Le bouche à oreille a commencé à se répandre. Mi-2021, les médias locaux rapportaient qu'une jeune femme était arrivée dans la ville de 60 000 habitants et avait rassemblé des dizaines d'enfants pour leur apprendre la robotique. « J'avais environ 80 enfants du quartier, avec qui nous faisions des jeux et des activités interactives », précise-t-il. Selon Canal Trece, Muñoz avait déjà réalisé les débuts d'un enfant de Guaviare dans une compétition internationale (il a pris la sixième place sur 150). Le succès des cours lui a fait penser que le destin l'avait placée en Amazonie pour réaliser son rêve depuis l'âge de 12 ans : fonder une école de robotique alliant science, technologie et environnement.
À cet âge-là, la robotique lui avait sauvé la vie. Yeny Barrantes, enseignante dans son école salésienne d'Usme, au sud-est de Bogotá, avait commencé à l'impliquer dans différents projets scientifiques et technologiques et à voyager avec elle lors de concours dans d'autres villes du pays. « J'ai honte de le dire parce que je suis éducatrice, mais à cette époque, je me laissais emporter par les vices de la rue. Je pense que l'enseignante s'en est rendu compte et a vu en moi un potentiel que d'autres avaient négligé. Avec elle, j'ai voyagé en avion pour la première fois et j'ai vu un avenir dans la robotique. »
Grâce à Science Bot, elle reproduit aujourd'hui le geste que Barrantes a fait avec elle. « Je sais que chaque jour, je dois travailler plus dur pour aider d’autres enfants à consacrer leur temps aux questions scientifiques et technologiques et pour les empêcher de sombrer dans les vices ou dans les réseaux de violence. »
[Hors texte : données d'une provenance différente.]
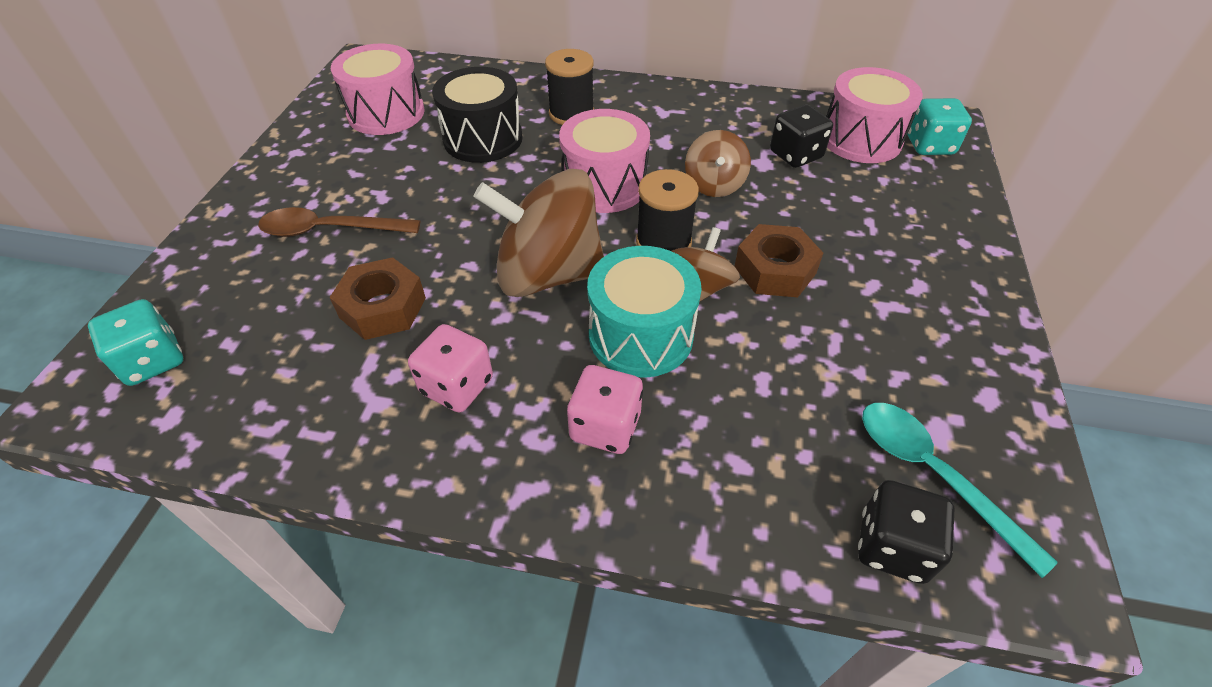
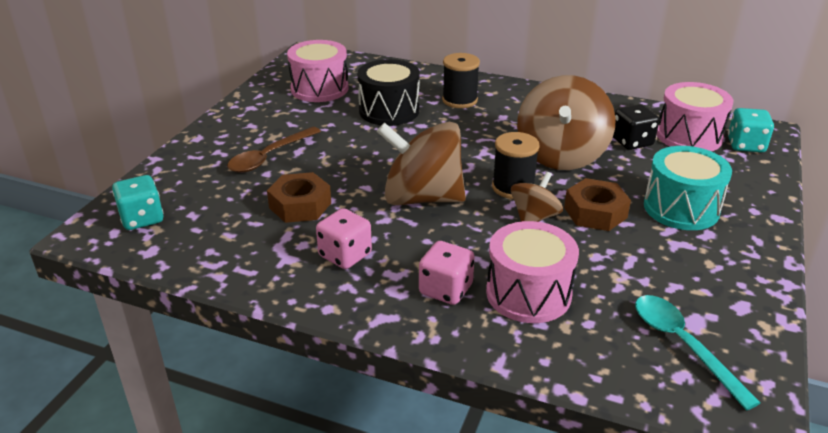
camera: 10 degrees right, 15 degrees down
brown spoon [258,207,420,237] -> brown spoon turned 60 degrees counterclockwise [227,127,321,173]
pink drum [559,109,650,213] -> pink drum moved to [486,221,579,323]
turquoise drum [587,246,702,378] -> turquoise drum moved to [644,146,732,230]
brown spinning top [685,130,751,197] -> brown spinning top [517,75,616,170], size x1.89
black dice [858,480,954,584] -> none

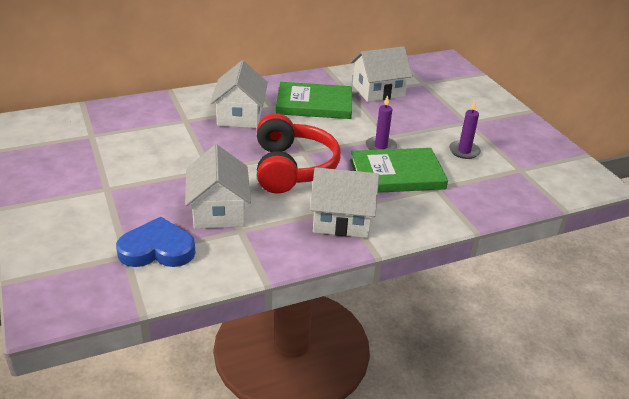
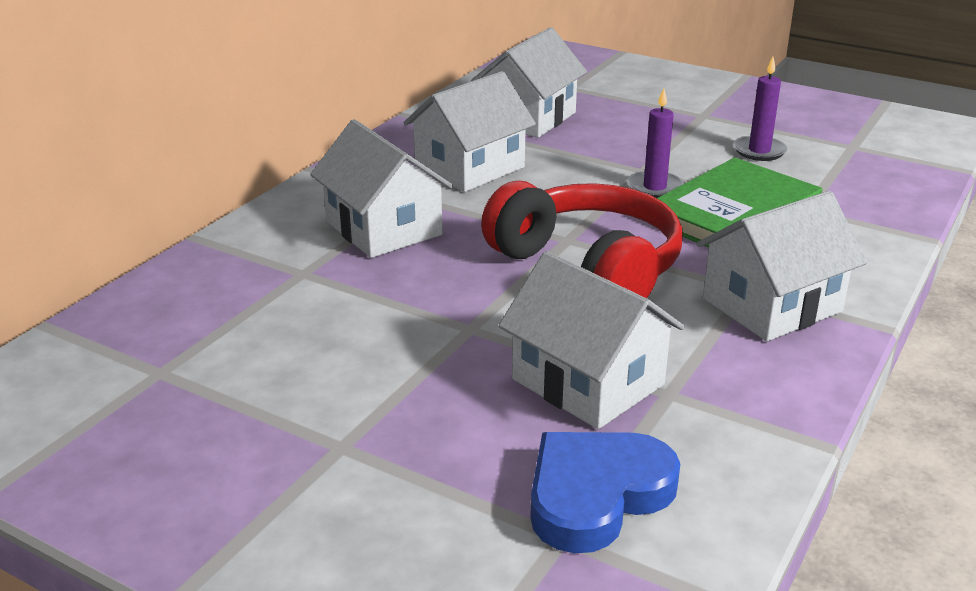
camera: 35 degrees left, 5 degrees down
green book [276,82,352,119] -> white house [403,71,536,192]

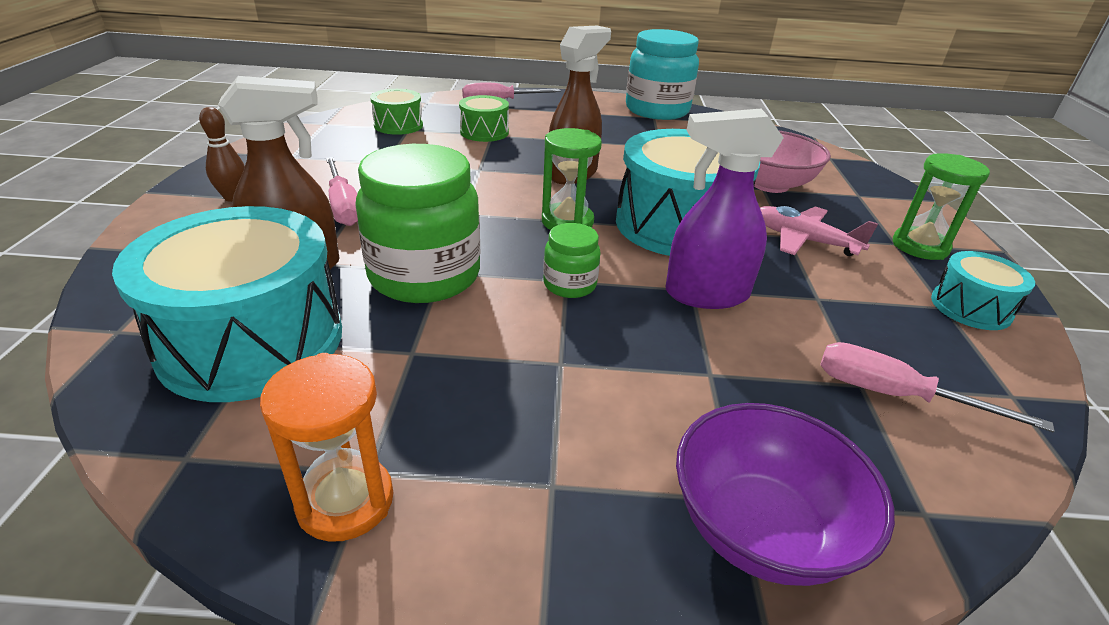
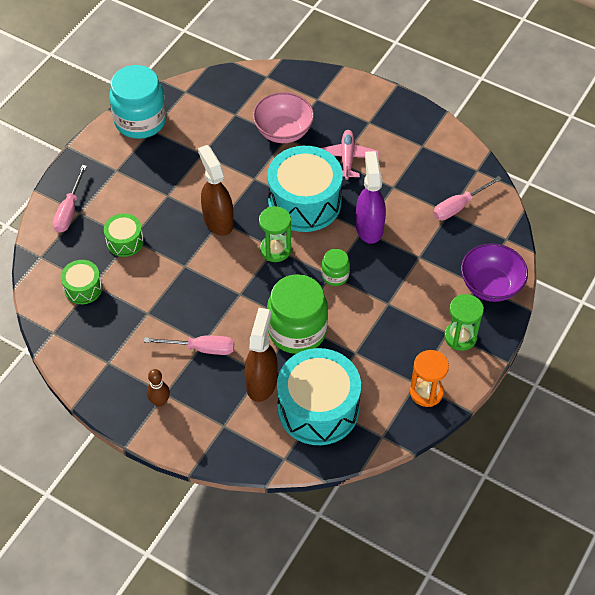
camera: 60 degrees left, 20 degrees up
purple spray bottle [666,109,784,309] -> purple spray bottle turned 150 degrees clockwise [356,151,386,244]
pink plane [760,206,878,256] -> pink plane turned 120 degrees clockwise [321,130,379,180]
green hourglass [893,153,990,260] -> green hourglass moved to [444,294,484,351]
turquoise drum [931,251,1035,330] -> none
Dans son école, il compte environ 3 000 étudiants, dont 1 200 boursiers. Elle travaille avec cinq écoles de San José, enseigne des cours virtuels à des étudiants en Australie, en Espagne ou en Argentine, entre autres pays, et l'emmène dans différents territoires pour développer des pépinières avec des enfants qui autrement n'auraient pas accès à ces connaissances. Voyagez, par exemple, dans la réserve de Barrancón, à Guaviare, pour apprendre aux enfants du peuple Jiw à étudier les étoiles et parcourez les deux heures de sentier jusqu'à Colinas, l'ancien Espace territorial de formation et de réinsertion (ETCR), pour créer des serres intelligentes avec les enfants des démobilisés des FARC éteintes.
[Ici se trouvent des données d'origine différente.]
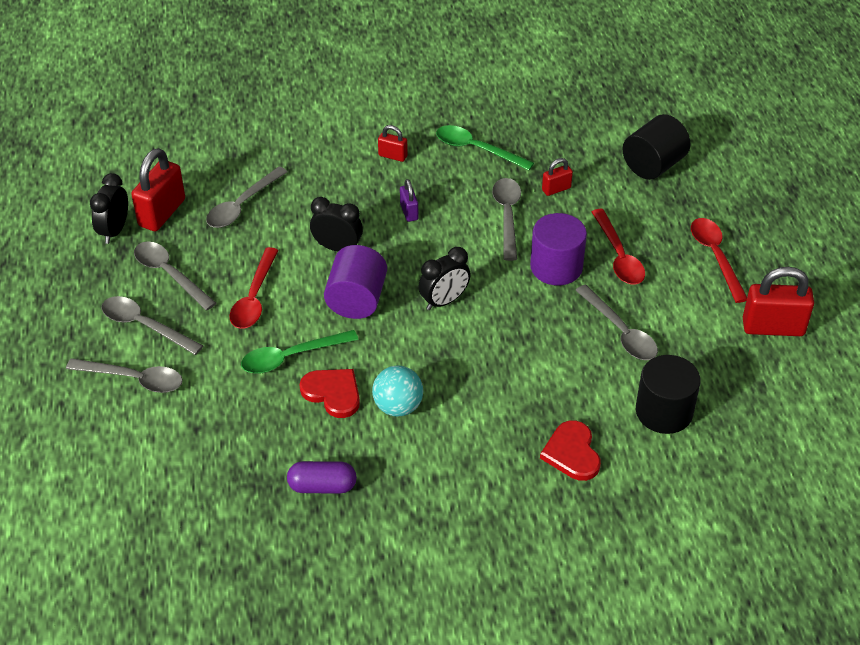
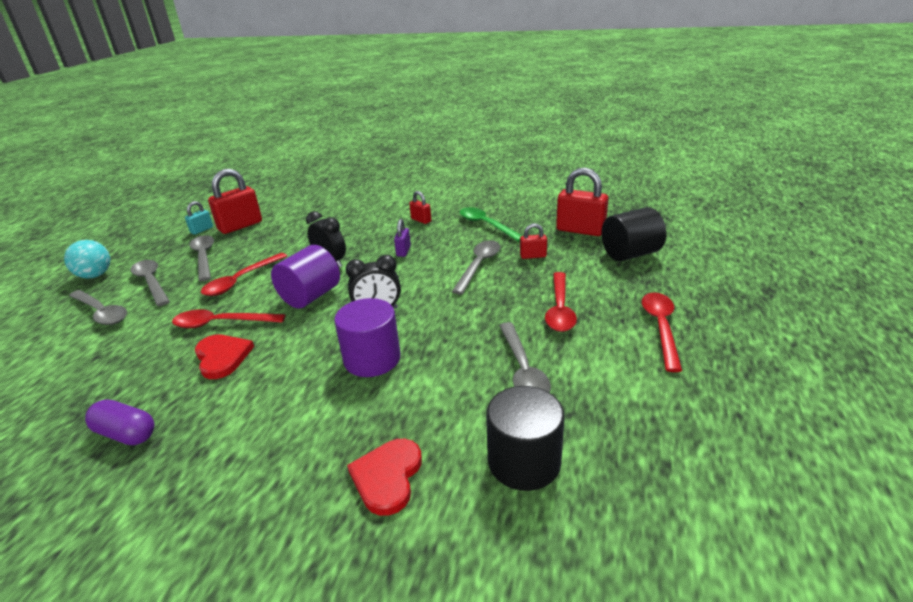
camera: 25 degrees right, 15 degrees down
black clock [90,173,128,244] -> turquoise padlock [185,201,213,235]
grey spoon [206,167,287,228] -> none
green spoon [241,330,358,374] -> red spoon [172,309,285,328]
turquoise ball [372,366,423,417] -> turquoise ball moved to [64,240,110,278]
purple cylinder [530,213,587,285] -> purple cylinder moved to [334,298,401,377]
red padlock [743,267,814,336] -> red padlock moved to [556,168,608,236]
Depuis 2022, elle est l'une des tutrices du programme et aide à préparer les filles latino-américaines – issues de contextes vulnérables – sélectionnées par la Fondation pour aller à la NASA. L'année dernière, son expérience l'a motivée à travailler avec le député Jorge Quevedo, de Guaviare, pour présenter la loi sur la robotique et faire de cette science une matière obligatoire dans les écoles du pays. Il ne reste plus qu’un débat pour que cela devienne une réalité. « La science et la technologie éveillent la curiosité des garçons et des filles et leur donnent les outils nécessaires pour créer des solutions innovantes aux défis de leurs contextes respectifs », explique Muñoz. C’est pour cela qu’il connaît l’importance de son travail de professeur de robotique : c’est une source d’espoir.